LAG_PER_SLOT: "50000"
Events:
Schedule:
Type: ScheduleV2
Properties:
ScheduleExpression: rate(1 minute)
Policies:
- CloudWatchReadOnlyAccess # for MSK lag metrics
Lambda Handler
# autoscaler.py
import math
import os
from cohestra_sdk import CohestraClient, AutoscalerBase, ScaleDecision
class KafkaLagAutoscaler(AutoscalerBase):
def __init__(self, client, env, ns, name):
super().__init__(client, env, ns, name)
self.min_p = int(os.environ.get("MIN_PARALLELISM", "2"))
self.max_p = int(os.environ.get("MAX_PARALLELISM", "64"))
self.lag_per_slot = int(os.environ.get("LAG_PER_SLOT", "50000"))
def evaluate(self, status):
health = status["currentVersion"]["healthSummary"]
current = status["currentVersion"]["spec"]["parallelism"]

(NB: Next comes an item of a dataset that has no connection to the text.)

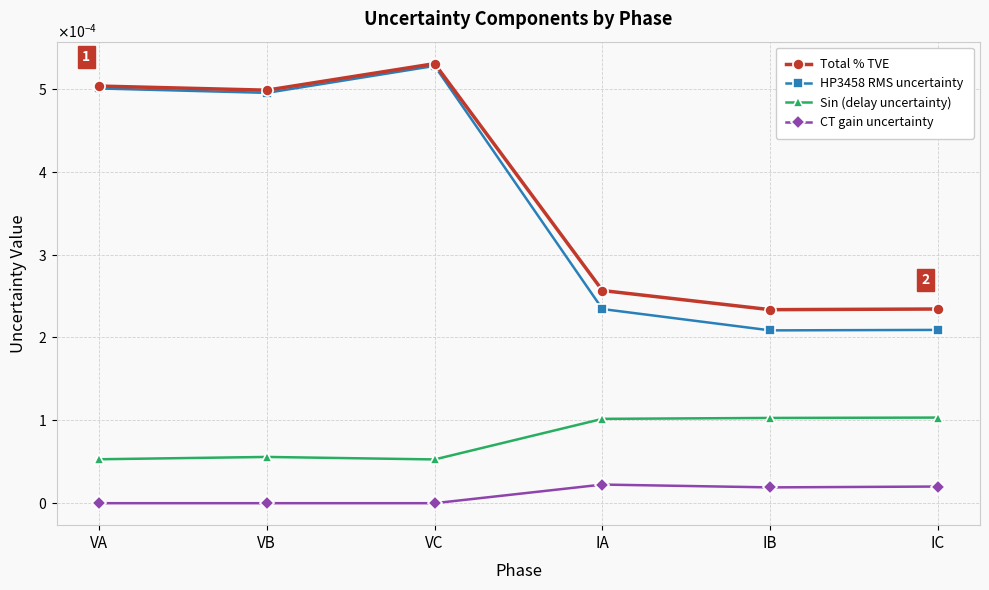

What is the label of the 4th point from the right?

VC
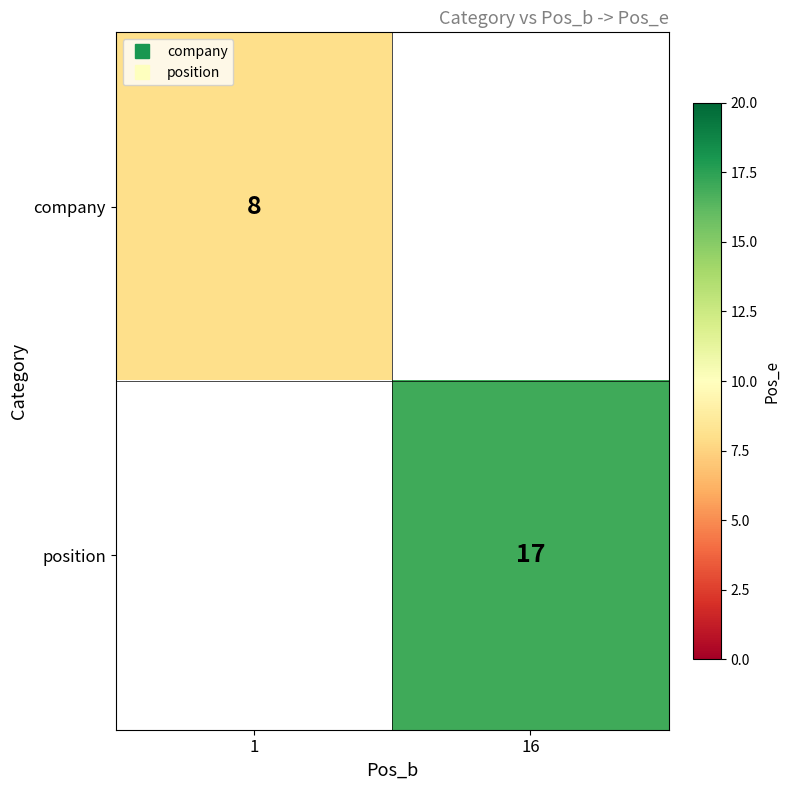

Rank the categories by company value from lowest to highest.

1, 16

lag = health.get("kafkaLag", 0)
if lag > self.lag_per_slot:
target = min(math.ceil(lag / self.lag_per_slot), self.max_p)
if target > current:
return ScaleDecision(target, reason=f"lag={lag:,}")

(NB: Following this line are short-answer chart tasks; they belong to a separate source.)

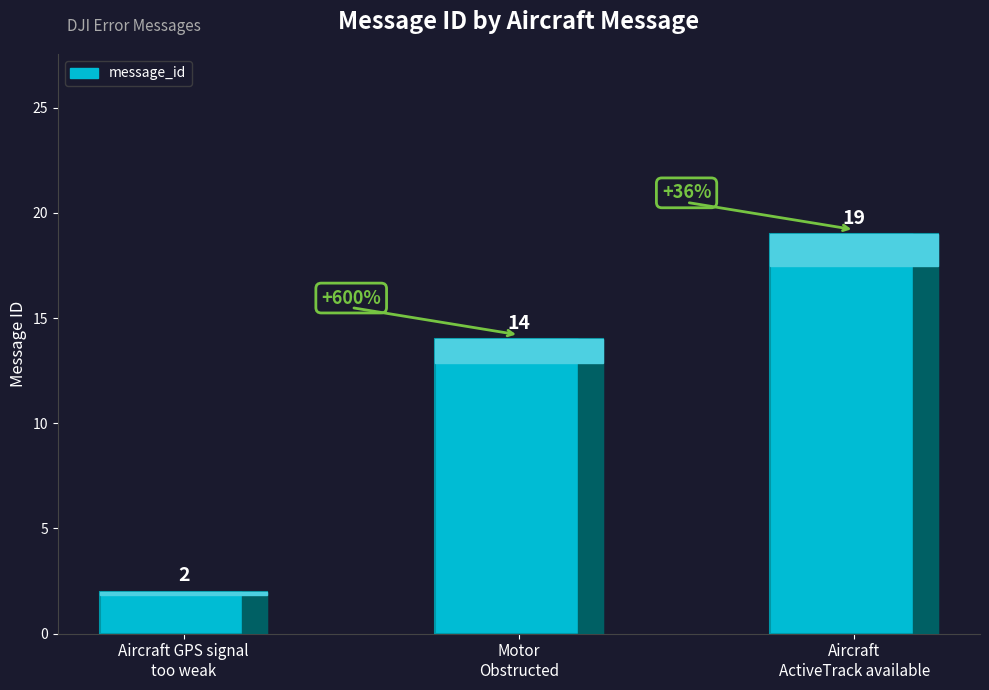

Reading right to left, list all the values displayed in this chart.

Aircraft
ActiveTrack available=19	Motor
Obstructed=14	Aircraft GPS signal
too weak=2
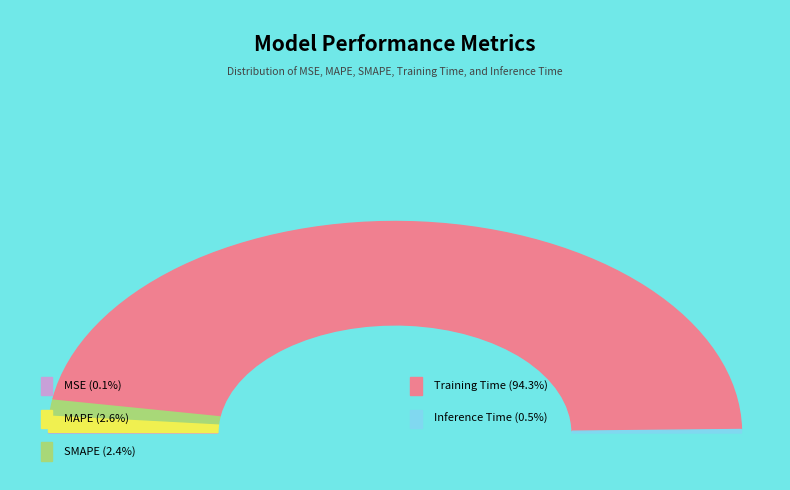

What percentage is the SMAPE slice, to the nearest percent?

2%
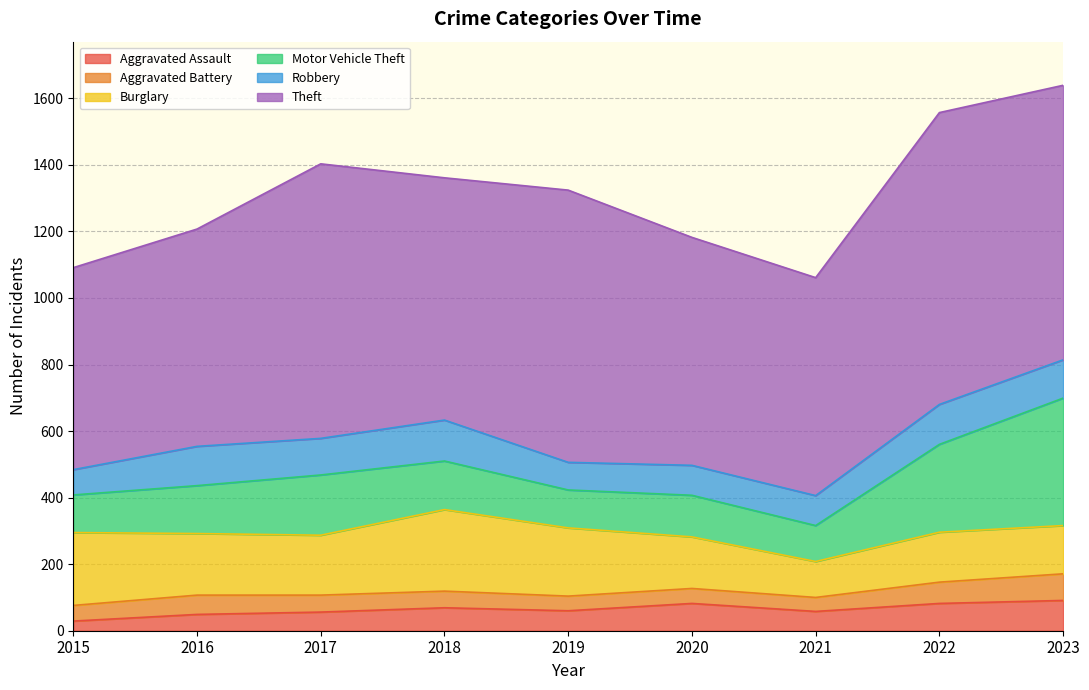

What is the total value across all series at 2023?

1639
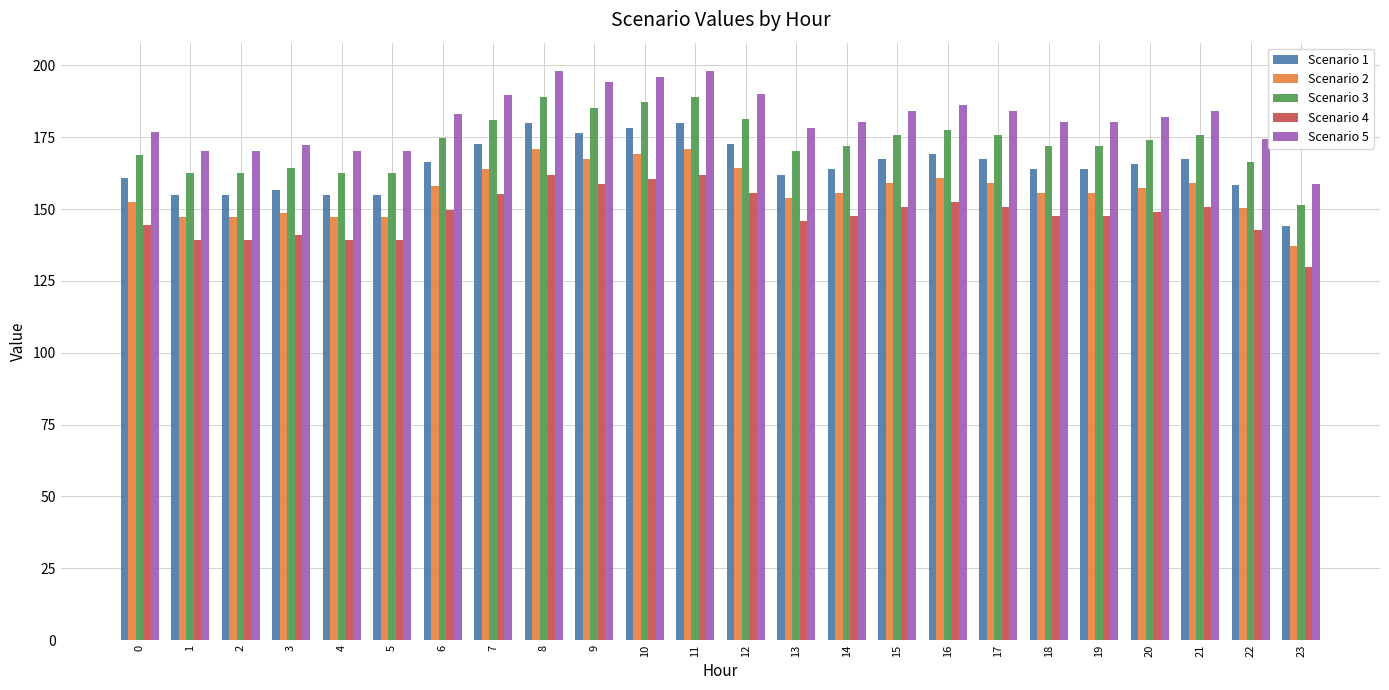

What is the difference between the highest and lowest values at 23?

28.8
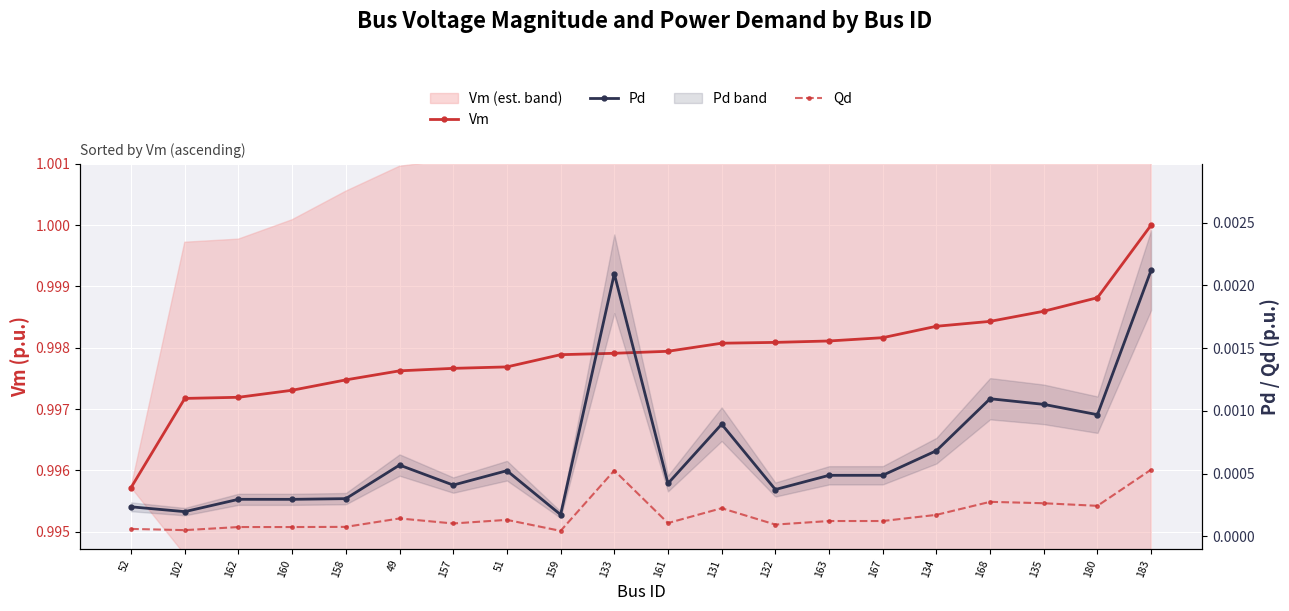

What are all the series names shown in the legend?

Vm, Pd, Qd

if lag < self.lag_per_slot // 5 and current > self.min_p:
target = max(current // 2, self.min_p)
if target < current:
return ScaleDecision(target, reason="lag low")
return None
def handler(event, context):
client = CohestraClient(
os.environ["COHESTRA_URL"],
token=os.environ.get("COHESTRA_TOKEN"),
)
scaler = KafkaLagAutoscaler(
client,
os.environ.get("COHESTRA_ENV", "prod"),
os.environ.get("COHESTRA_NAMESPACE", "streaming"),
os.environ.get("COHESTRA_NAME"),
)
result = scaler.execute()
return {"scaled": result is not None, "result": result}
Deploy
# Package
pip install cohestra-sdk -t package/
cp autoscaler.py package/
cd package && zip -r ../autoscaler.zip . && cd ..
# Deploy with SAM
sam deploy \
--template-file template.yaml \
--stack-name cohestra-autoscaler-orders \
--parameter-overrides \
CohestraUrl=https://cohestra.internal:8080 \
CohestraToken=your-token \
DeploymentName=orders \
--capabilities CAPABILITY_IAM
Kubernetes CronJob Alternative
If you don't want Lambda, deploy as a Kubernetes CronJob:
apiVersion: batch/v1
kind: CronJob
metadata:
name: cohestra-autoscaler-orders
namespace: cohestra-system
spec:
schedule: "*/1 * * * *"
jobTemplate:
spec:
template:
spec:
containers:
- name: autoscaler
image: python:3.12-slim
command: ["python", "-c"]
args:
- |
import os, math
from cohestra_sdk import CohestraClient, AutoscalerBase, ScaleDecision
class Scaler(AutoscalerBase):
def evaluate(self, status):
lag = status["currentVersion"]["healthSummary"].get("kafkaLag", 0)
current = status["currentVersion"]["spec"]["parallelism"]
target = min(max(math.ceil(lag / 50000), 2), 64)
if target != current:
return ScaleDecision(target, reason=f"lag={lag}")
return None
client = CohestraClient(os.environ["COHESTRA_URL"])
Scaler(client, os.environ["COHESTRA_ENV"], os.environ["COHESTRA_NAMESPACE"], os.environ["COHESTRA_NAME"]).execute()
env:
- name: COHESTRA_URL
value: "http://cohestra-api.cohestra-system:8080"
- name: COHESTRA_ENV
value: "prod"
- name: COHESTRA_NAMESPACE
value: "streaming"
- name: COHESTRA_NAME
value: "orders"
restartPolicy: OnFailure
Monitoring
The Lambda function returns {"scaled": true/false} — set up a CloudWatch alarm on invocation errors and track scaling frequency via custom metrics.